• **Task goal**
Can you print the lines below, starting at the line that has "2. Looking Forward to Your Reply" and stopping after the line that has "Palli Karma-Sahayak Foundation (PKSF)"? Leave the pictures out.

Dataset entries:

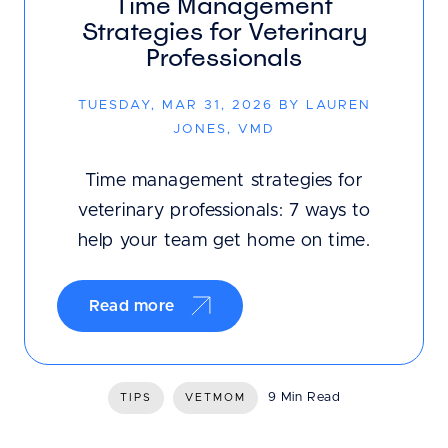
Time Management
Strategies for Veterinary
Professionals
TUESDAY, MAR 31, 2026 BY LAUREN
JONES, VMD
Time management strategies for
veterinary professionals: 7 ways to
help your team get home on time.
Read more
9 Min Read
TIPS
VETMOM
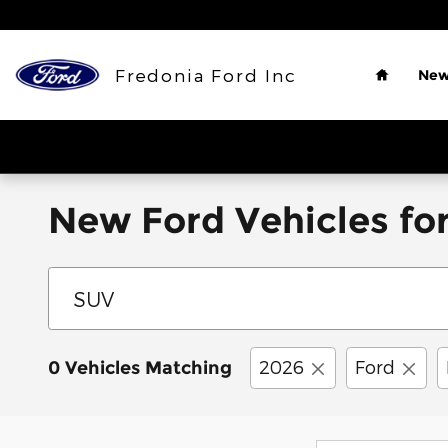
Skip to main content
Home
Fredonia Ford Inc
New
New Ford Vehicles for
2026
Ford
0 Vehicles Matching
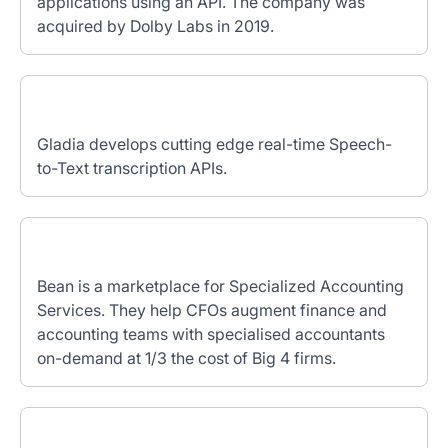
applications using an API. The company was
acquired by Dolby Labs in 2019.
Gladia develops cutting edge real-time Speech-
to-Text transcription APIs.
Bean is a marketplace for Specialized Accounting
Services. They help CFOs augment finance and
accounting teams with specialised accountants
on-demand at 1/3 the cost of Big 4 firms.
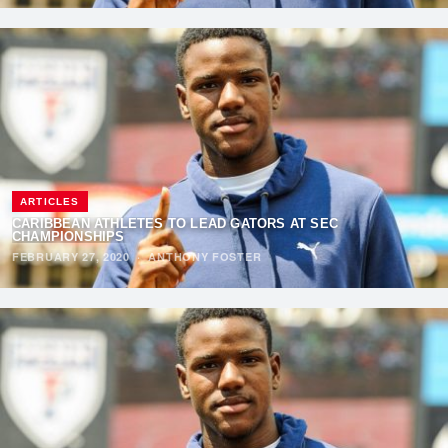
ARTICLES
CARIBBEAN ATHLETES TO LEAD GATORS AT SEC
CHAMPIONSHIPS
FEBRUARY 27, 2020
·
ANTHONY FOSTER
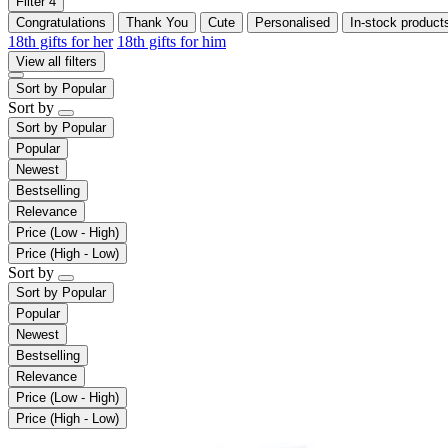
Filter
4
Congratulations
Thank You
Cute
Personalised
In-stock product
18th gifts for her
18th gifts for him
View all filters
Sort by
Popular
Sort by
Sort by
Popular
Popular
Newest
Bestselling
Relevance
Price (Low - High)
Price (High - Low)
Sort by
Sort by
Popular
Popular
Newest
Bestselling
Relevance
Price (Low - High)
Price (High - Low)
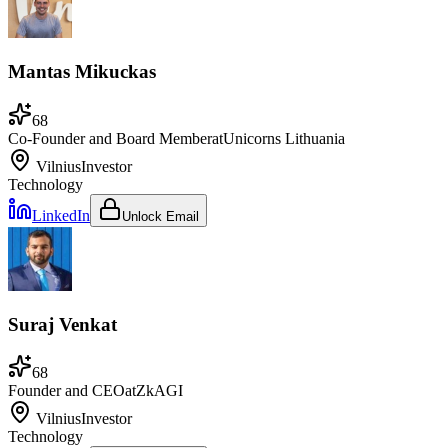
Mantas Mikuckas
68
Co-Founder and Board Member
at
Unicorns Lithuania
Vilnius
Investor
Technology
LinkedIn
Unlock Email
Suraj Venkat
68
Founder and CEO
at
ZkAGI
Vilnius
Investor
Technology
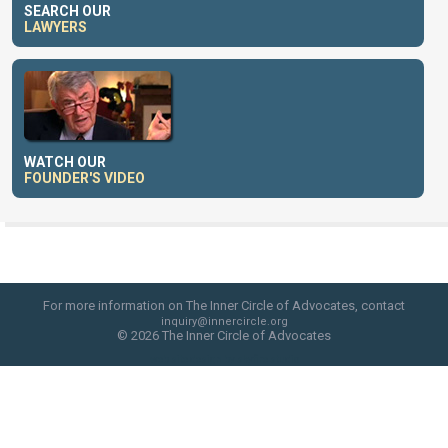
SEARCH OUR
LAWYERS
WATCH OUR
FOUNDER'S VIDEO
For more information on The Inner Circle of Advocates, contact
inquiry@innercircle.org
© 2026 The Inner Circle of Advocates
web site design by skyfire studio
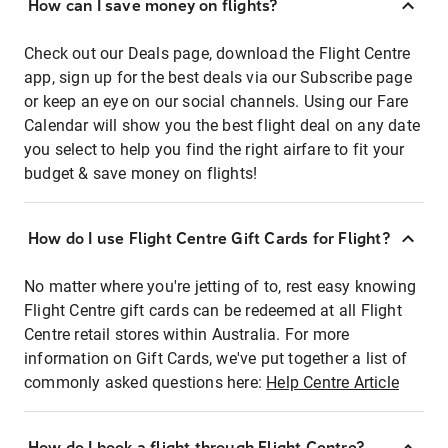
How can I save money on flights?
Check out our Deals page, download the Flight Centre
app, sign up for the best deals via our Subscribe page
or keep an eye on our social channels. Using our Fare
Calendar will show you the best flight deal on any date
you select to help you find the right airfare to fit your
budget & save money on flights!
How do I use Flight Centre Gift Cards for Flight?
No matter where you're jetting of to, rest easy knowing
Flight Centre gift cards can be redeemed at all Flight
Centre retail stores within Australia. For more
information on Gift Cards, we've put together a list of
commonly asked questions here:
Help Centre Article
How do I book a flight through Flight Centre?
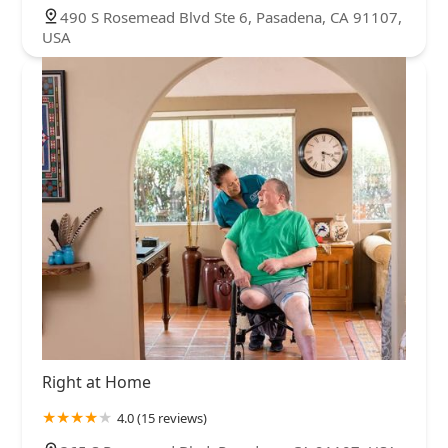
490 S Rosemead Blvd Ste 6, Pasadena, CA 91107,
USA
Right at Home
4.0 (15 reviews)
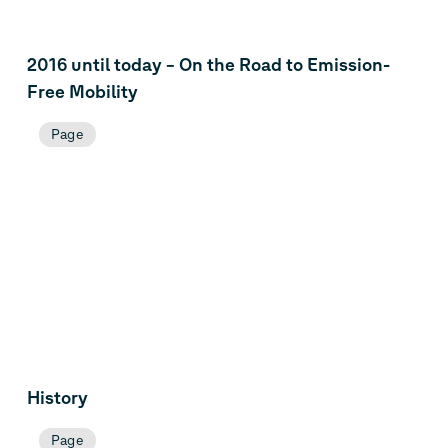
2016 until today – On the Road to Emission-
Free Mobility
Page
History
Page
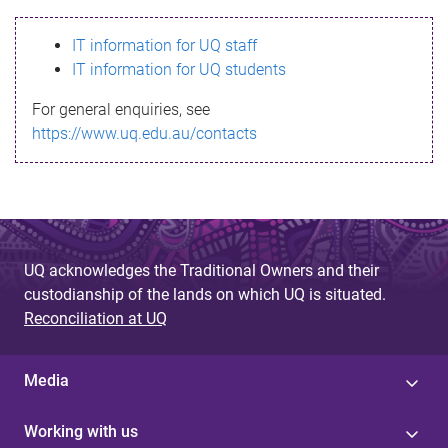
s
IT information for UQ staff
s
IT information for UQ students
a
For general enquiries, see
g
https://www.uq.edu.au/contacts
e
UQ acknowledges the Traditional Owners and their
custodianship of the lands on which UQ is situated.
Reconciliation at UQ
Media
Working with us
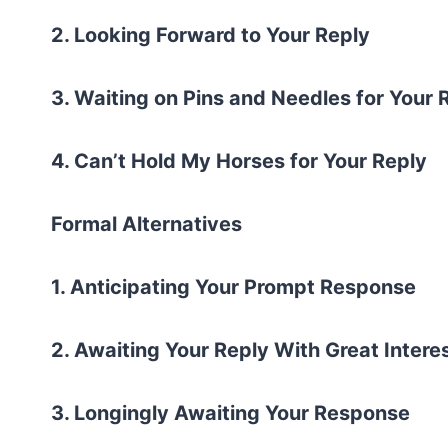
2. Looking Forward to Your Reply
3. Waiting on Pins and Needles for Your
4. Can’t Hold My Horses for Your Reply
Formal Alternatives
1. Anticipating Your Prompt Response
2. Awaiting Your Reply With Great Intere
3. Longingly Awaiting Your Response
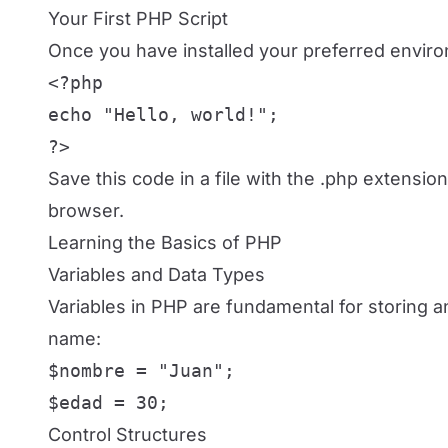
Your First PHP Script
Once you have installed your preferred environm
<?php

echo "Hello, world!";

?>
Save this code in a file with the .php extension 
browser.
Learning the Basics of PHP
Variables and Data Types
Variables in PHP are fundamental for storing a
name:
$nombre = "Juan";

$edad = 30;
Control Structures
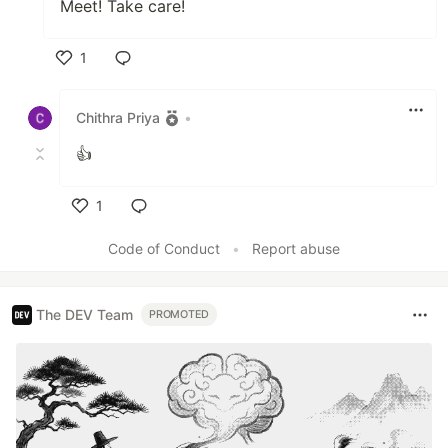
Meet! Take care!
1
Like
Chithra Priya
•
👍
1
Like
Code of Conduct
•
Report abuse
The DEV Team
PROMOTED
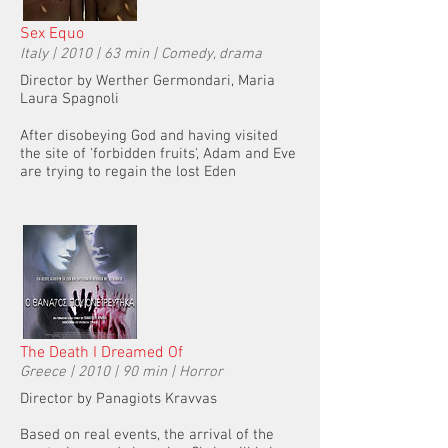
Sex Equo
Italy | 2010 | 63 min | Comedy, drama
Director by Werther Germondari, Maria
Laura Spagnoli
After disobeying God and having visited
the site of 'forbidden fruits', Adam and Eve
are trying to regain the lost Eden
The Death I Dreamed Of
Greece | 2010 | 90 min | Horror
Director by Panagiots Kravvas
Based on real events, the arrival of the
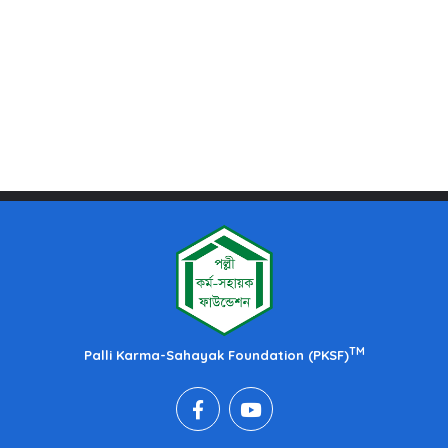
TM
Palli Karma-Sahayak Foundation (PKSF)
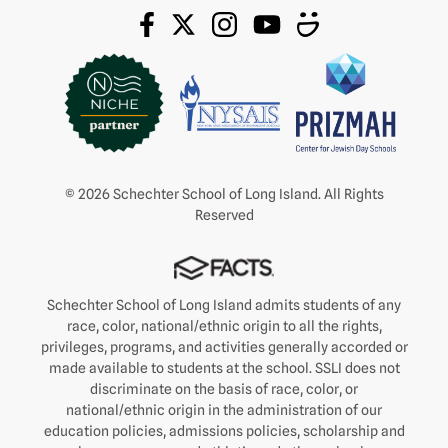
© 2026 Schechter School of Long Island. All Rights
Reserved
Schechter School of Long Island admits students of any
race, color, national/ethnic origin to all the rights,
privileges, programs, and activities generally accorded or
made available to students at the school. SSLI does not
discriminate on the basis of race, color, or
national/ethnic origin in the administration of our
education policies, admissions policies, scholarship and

• **Output below**
2. Looking Forward to Your Reply
3. Waiting on Pins and Needles for Your
4. Can’t Hold My Horses for Your Reply
Formal Alternatives
1. Anticipating Your Prompt Response
2. Awaiting Your Reply With Great Intere
3. Longingly Awaiting Your Response
Your First PHP Script
Once you have installed your preferred environm
<?php

echo "Hello, world!";

?>
Save this code in a file with the .php extension 
browser.
Learning the Basics of PHP
Variables and Data Types
Variables in PHP are fundamental for storing a
name:
$nombre = "Juan";

$edad = 30;
Control Structures
Meet! Take care!
1
Like
Chithra Priya
•
👍
1
Like
Code of Conduct
•
Report abuse
The DEV Team
PROMOTED
Sex Equo
Italy | 2010 | 63 min | Comedy, drama
Director by Werther Germondari, Maria
Laura Spagnoli
After disobeying God and having visited
the site of 'forbidden fruits', Adam and Eve
are trying to regain the lost Eden
The Death I Dreamed Of
Greece | 2010 | 90 min | Horror
Director by Panagiots Kravvas
Based on real events, the arrival of the
TM
Palli Karma-Sahayak Foundation (PKSF)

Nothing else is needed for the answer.